Ну, а если к концу двадцатого века окажется, все-таки, что прогресс цивилизации требует еще чего-нибудь нового; если окажется, что не все люди окончательно уравнены; если выяснится, что некоторые по-прежнему пользуются большими благами, нежели другие; если Европа опять начнет задыхаться от пережитков социальных противоречий, то нет сомнения, что в подкрепление авиации придет еще какой-нибудь новый могущественный фактор.
И в завершение прогресса окончательно освободит человечество от всяких не только классовых, но даже индивидуальных различий.
И тогда, можно вперед сказать с полной уверенностью – никто вообще никогда и нигде уже не будет пахать.
«Возрождение», Париж, 7 октября 1938, № 4152, с. 5.
Религиозник
Я знаю Якова Моисеевича[455] давно. Еще с тех пор, как был он студентом в Одессе, числился на историко-филологическом факультете, сам выбрал себя в старосты своего курса, но в университет заглядывал редко и околачивался обычно где-нибудь на заводах Пересыпи и Молдаванки, приводя в сознание несознательную рабочую массу.
Помню, однажды прочитав книгу Дрейера об истории отношений между католицизмом и наукой, он с негодованием сказал мне:
– Послушайте… Ведь это же католичество вовсе не религия, а настоящее жандармское отделение! Ведь у них же никогда не хватало времени думать о Небе, столько преследований приходилось производить на земле!
– Скажите, между прочим, Яков Моисеевич… – осторожно спрашивал его я. – А вы сами кто? Православный?
– Что значит православный? И не православный, и не левославный. Я – молоканин.
Началась русско-японская война. Яков Моисеевич продолжал числиться в списках студентов, но в университет являлся только на сходки и на производство химических обструкций. По отношению к военным действиям на Дальнем Востоке он придерживался просвещенной формулы лучшей части русской интеллигенции: «чем хуже, тем лучше». А на одной из сходок, не стесняясь, даже издевался над русским духовенством за частые молебны и крестьянские ходы.
– Пускай, пускай ходят, пускай молебствуют! – радостно восклицал он. – Вы же, товарищи, знаете это: «они нас шимозами, а мы их иконами!»
– Уу! – одобрительно вопила в ответ толпа православных русских студентов.
А затем университет был закрыт. И начались события 1905 года.

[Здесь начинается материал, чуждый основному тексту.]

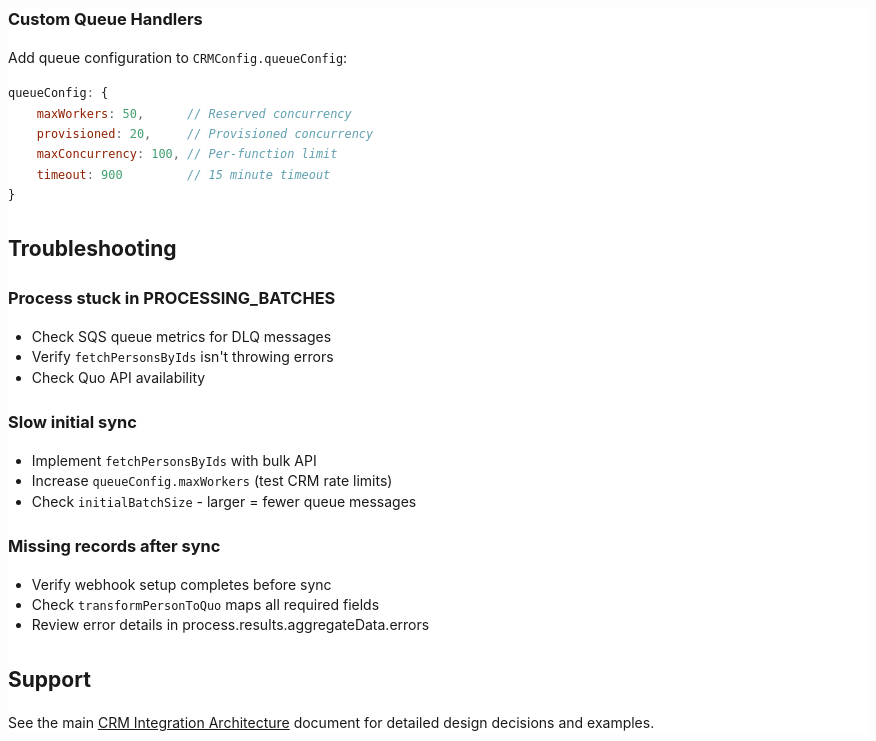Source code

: ### Custom Queue Handlers

Add queue configuration to `CRMConfig.queueConfig`:

```javascript
queueConfig: {
    maxWorkers: 50,      // Reserved concurrency
    provisioned: 20,     // Provisioned concurrency
    maxConcurrency: 100, // Per-function limit
    timeout: 900         // 15 minute timeout
}
```

## Troubleshooting

### Process stuck in PROCESSING_BATCHES

- Check SQS queue metrics for DLQ messages
- Verify `fetchPersonsByIds` isn't throwing errors
- Check Quo API availability

### Slow initial sync

- Implement `fetchPersonsByIds` with bulk API
- Increase `queueConfig.maxWorkers` (test CRM rate limits)
- Check `initialBatchSize` - larger = fewer queue messages

### Missing records after sync

- Verify webhook setup completes before sync
- Check `transformPersonToQuo` maps all required fields
- Review error details in process.results.aggregateData.errors

## Support

See the main [CRM Integration Architecture](../../../../docs/CRM_INTEGRATION_ARCHITECTURE.md) document for detailed design decisions and examples.

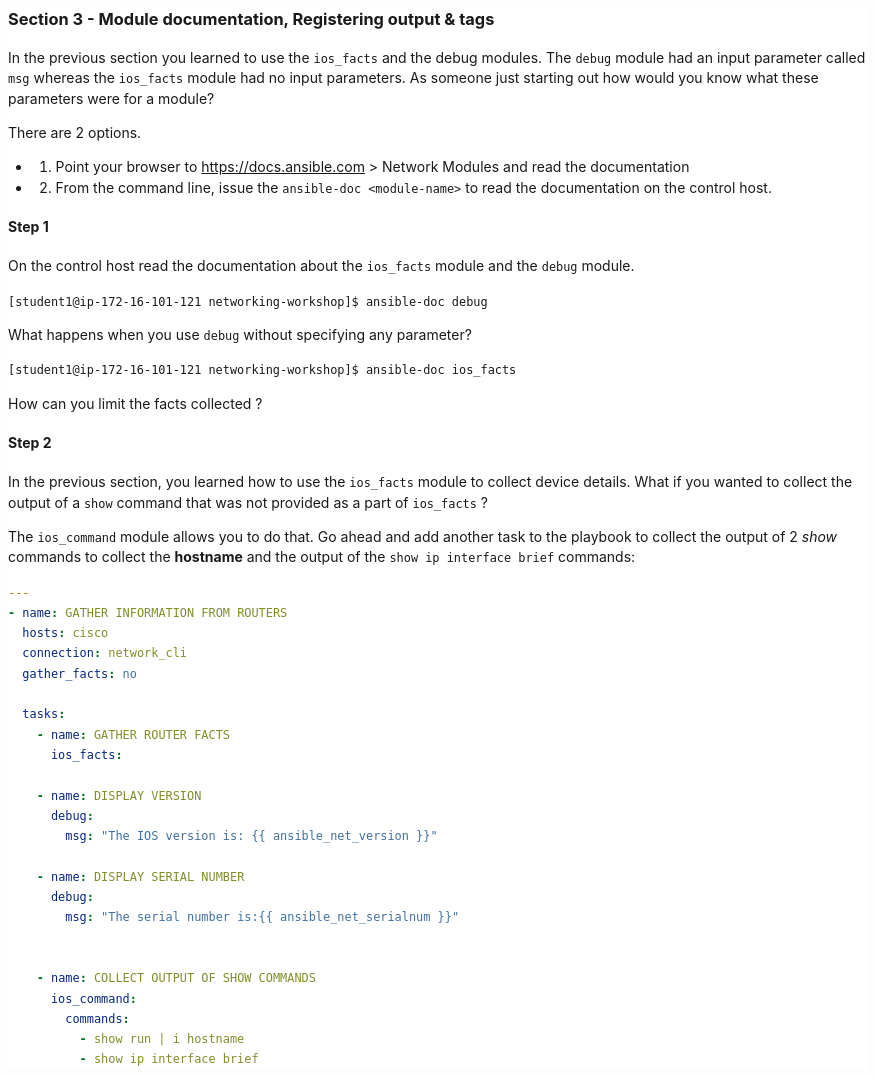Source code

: ### Section 3 - Module documentation, Registering output & tags


In the previous section you learned to use the `ios_facts` and the debug modules. The `debug` module had an input parameter called `msg` whereas the `ios_facts` module had no input parameters. As someone just starting out how would you know what these parameters were for a module?

There are 2 options. 

- 1. Point your browser to https://docs.ansible.com > Network Modules and read the documentation

- 2. From the command line, issue the `ansible-doc <module-name>` to read the documentation on the control host.

#### Step 1
On the control host read the documentation about the `ios_facts` module and the `debug` module.


``` 
[student1@ip-172-16-101-121 networking-workshop]$ ansible-doc debug

```

What happens when you use `debug` without specifying any parameter?

``` 
[student1@ip-172-16-101-121 networking-workshop]$ ansible-doc ios_facts

```

How can you limit the facts collected ?



#### Step 2
In the previous section, you learned how to use the `ios_facts` module to collect device details. What if you wanted to collect the output of a `show` command that was not provided as a part of `ios_facts` ?

The `ios_command` module allows you to do that. Go ahead and add another task to the playbook to collect the output of 2 _show_ commands to collect the **hostname** and the output of the `show ip interface brief` commands:

``` yaml
---
- name: GATHER INFORMATION FROM ROUTERS
  hosts: cisco
  connection: network_cli
  gather_facts: no

  tasks:
    - name: GATHER ROUTER FACTS
      ios_facts:

    - name: DISPLAY VERSION
      debug:
        msg: "The IOS version is: {{ ansible_net_version }}"

    - name: DISPLAY SERIAL NUMBER
      debug:
        msg: "The serial number is:{{ ansible_net_serialnum }}"
        
    
    - name: COLLECT OUTPUT OF SHOW COMMANDS
      ios_command:
        commands:
          - show run | i hostname
          - show ip interface brief
```
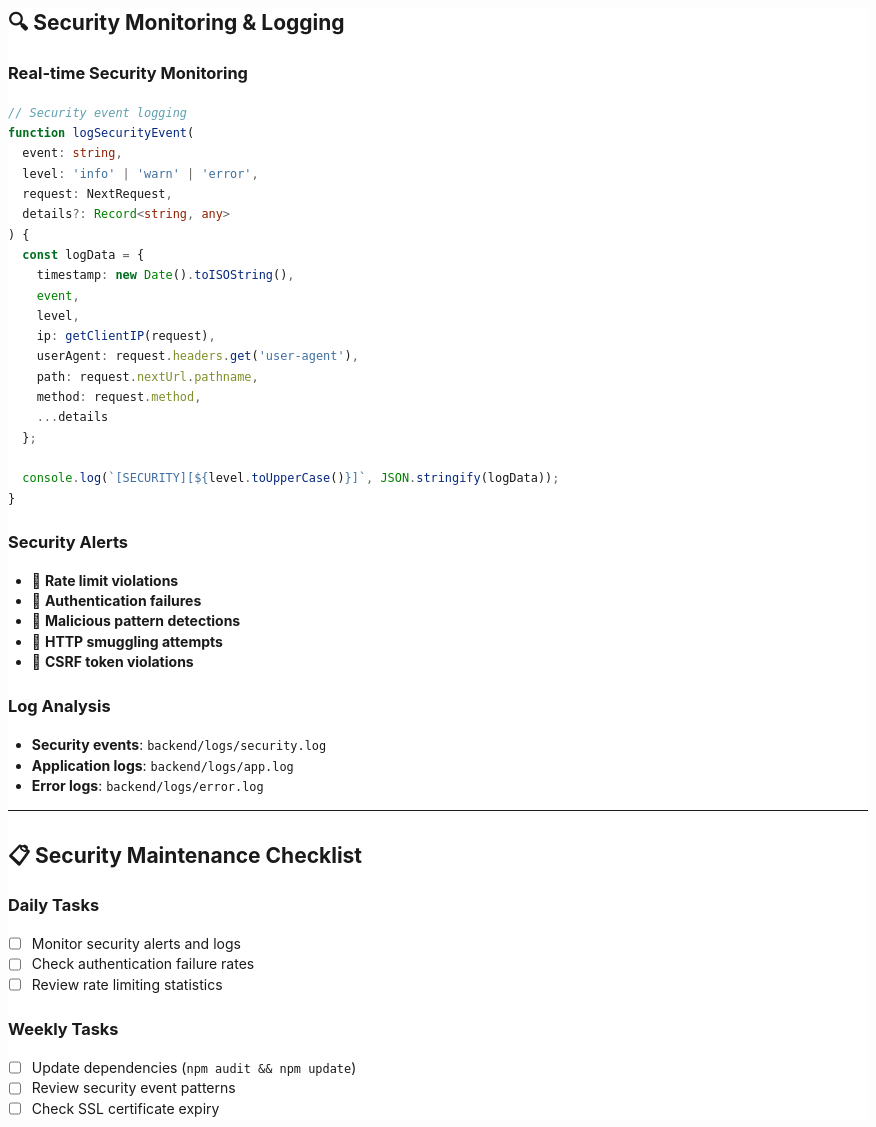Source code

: ## 🔍 Security Monitoring & Logging

### **Real-time Security Monitoring**
```typescript
// Security event logging
function logSecurityEvent(
  event: string,
  level: 'info' | 'warn' | 'error',
  request: NextRequest,
  details?: Record<string, any>
) {
  const logData = {
    timestamp: new Date().toISOString(),
    event,
    level,
    ip: getClientIP(request),
    userAgent: request.headers.get('user-agent'),
    path: request.nextUrl.pathname,
    method: request.method,
    ...details
  };
  
  console.log(`[SECURITY][${level.toUpperCase()}]`, JSON.stringify(logData));
}
```

### **Security Alerts**
- 🚨 **Rate limit violations**
- 🚨 **Authentication failures**
- 🚨 **Malicious pattern detections**
- 🚨 **HTTP smuggling attempts**
- 🚨 **CSRF token violations**

### **Log Analysis**
- **Security events**: `backend/logs/security.log`
- **Application logs**: `backend/logs/app.log`
- **Error logs**: `backend/logs/error.log`

---

## 📋 Security Maintenance Checklist

### **Daily Tasks**
- [ ] Monitor security alerts and logs
- [ ] Check authentication failure rates
- [ ] Review rate limiting statistics

### **Weekly Tasks** 
- [ ] Update dependencies (`npm audit && npm update`)
- [ ] Review security event patterns
- [ ] Check SSL certificate expiry
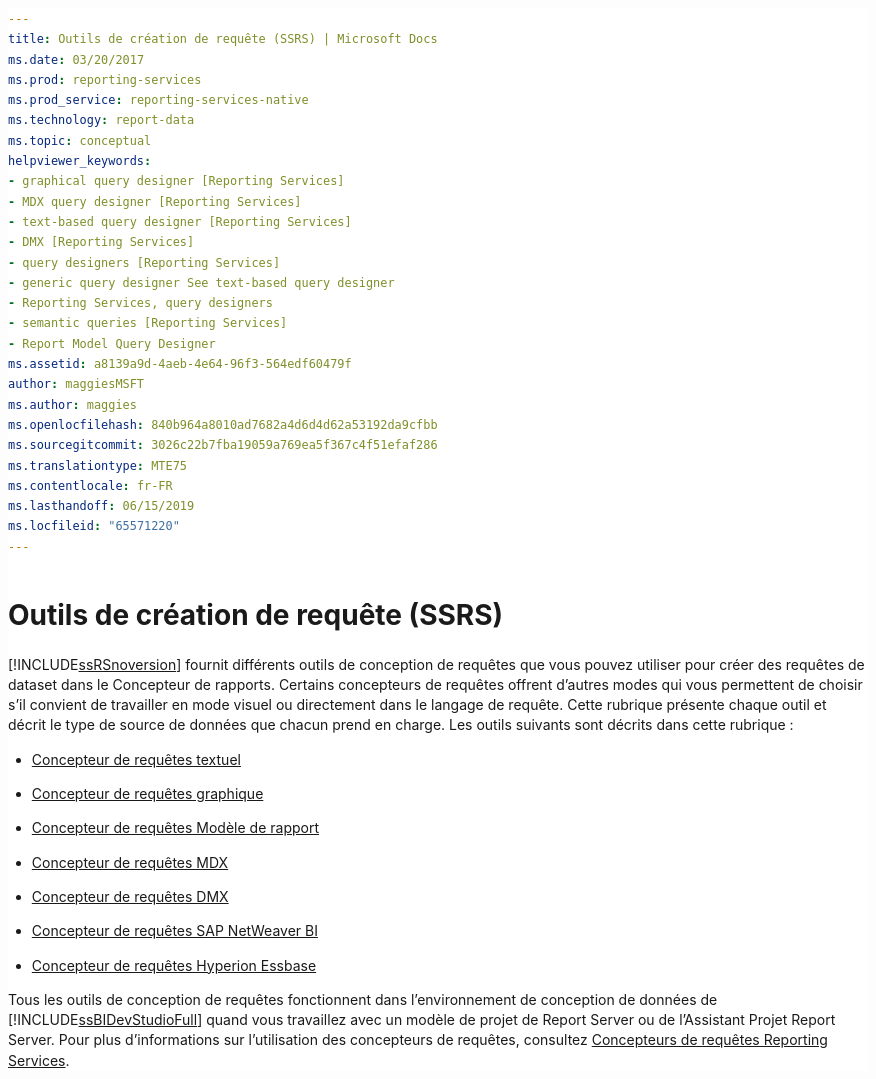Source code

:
 ```yaml
---
title: Outils de création de requête (SSRS) | Microsoft Docs
ms.date: 03/20/2017
ms.prod: reporting-services
ms.prod_service: reporting-services-native
ms.technology: report-data
ms.topic: conceptual
helpviewer_keywords:
- graphical query designer [Reporting Services]
- MDX query designer [Reporting Services]
- text-based query designer [Reporting Services]
- DMX [Reporting Services]
- query designers [Reporting Services]
- generic query designer See text-based query designer
- Reporting Services, query designers
- semantic queries [Reporting Services]
- Report Model Query Designer
ms.assetid: a8139a9d-4aeb-4e64-96f3-564edf60479f
author: maggiesMSFT
ms.author: maggies
ms.openlocfilehash: 840b964a8010ad7682a4d6d4d62a53192da9cfbb
ms.sourcegitcommit: 3026c22b7fba19059a769ea5f367c4f51efaf286
ms.translationtype: MTE75
ms.contentlocale: fr-FR
ms.lasthandoff: 06/15/2019
ms.locfileid: "65571220"
---
```

# <a name="query-design-tools-ssrs"></a>Outils de création de requête (SSRS)
  [!INCLUDE[ssRSnoversion](../../includes/ssrsnoversion-md.md)] fournit différents outils de conception de requêtes que vous pouvez utiliser pour créer des requêtes de dataset dans le Concepteur de rapports. Certains concepteurs de requêtes offrent d’autres modes qui vous permettent de choisir s’il convient de travailler en mode visuel ou directement dans le langage de requête. Cette rubrique présente chaque outil et décrit le type de source de données que chacun prend en charge. Les outils suivants sont décrits dans cette rubrique :  
  
-   [Concepteur de requêtes textuel](#Textbased)  
  
-   [Concepteur de requêtes graphique](#Graphical)  
  
-   [Concepteur de requêtes Modèle de rapport](#Model)  
  
-   [Concepteur de requêtes MDX](#MDX)  
  
-   [Concepteur de requêtes DMX](#DMX)  
  
-   [Concepteur de requêtes SAP NetWeaver BI](#SAPBW)  
  
-   [Concepteur de requêtes Hyperion Essbase](#Hyperion)  
  
 Tous les outils de conception de requêtes fonctionnent dans l’environnement de conception de données de [!INCLUDE[ssBIDevStudioFull](../../includes/ssbidevstudiofull-md.md)] quand vous travaillez avec un modèle de projet de Report Server ou de l’Assistant Projet Report Server. Pour plus d’informations sur l’utilisation des concepteurs de requêtes, consultez [Concepteurs de requêtes Reporting Services](https://msdn.microsoft.com/library/07efd3f1-804f-45f7-b62a-3e727a3d9835).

В эмиграцию Яков Моисеевич попал уже взрослым человеком, по убеждениям – полу-кадетом, полу-социалистом, по профессии – журналистом, а по вероисповеданию – лютеранином.
Принял он лютеранство, как оказывается, потому, что университета не окончил, а жить такому передовому человеку нужно было обязательно в Москве.
– Конечно, можно было бы сделаться и магометанином, – деловито объяснял он одному из знакомых. – Но я, знаете, не люблю эксцентричностей. Что же касается православия, то я опасался: оно, нужно сказать правду, очень-таки суживает горизонт.
Здесь, в Париже, без такого ценного человека – молоканина и лютеранина, разумеется, не могли обойтись «Последние новости». Сначала хотели ему дать богословский отдел в газете с рубрикой: «На рю Дарю». Но так как до его приезда Игорь Демидов[456] некоторое время жил на улице Эрнеста Ренана, и потому считался среди своих коллег по перу знатоком церковных вопросов, то Якову Моисеевичу предоставили религиозно-культурные вопросы вообще.
И Яков Моисеевич начал работать вообще.
Как-то лет пять назад, когда среди православной эмиграции начался печальный церковный разлад, встретил я этого молоканина в одном беженском учреждении.
– Ну, что? Как дела? – спросил я.
– Ах, не говорите: дела! Я с этими церковными делами со всех ног сбился! Как наши беженцы не понимают, что без связи с Матерью-Церковью они все сразу засиротеют?
– Так, так. Но почему именно вам волноваться, Яков Моисеевич?
– Почему мне волноваться? Странный вопрос! Но я же обязан людей ставить на рельсы? Я же должен указывать путь? Не могу же я допустить, чтобы люди разрывом с Москвой теряли свою благодать! Разве возможно? Вам, например, благодать нужна? Да? Так о чем же разговаривать, в таком случае?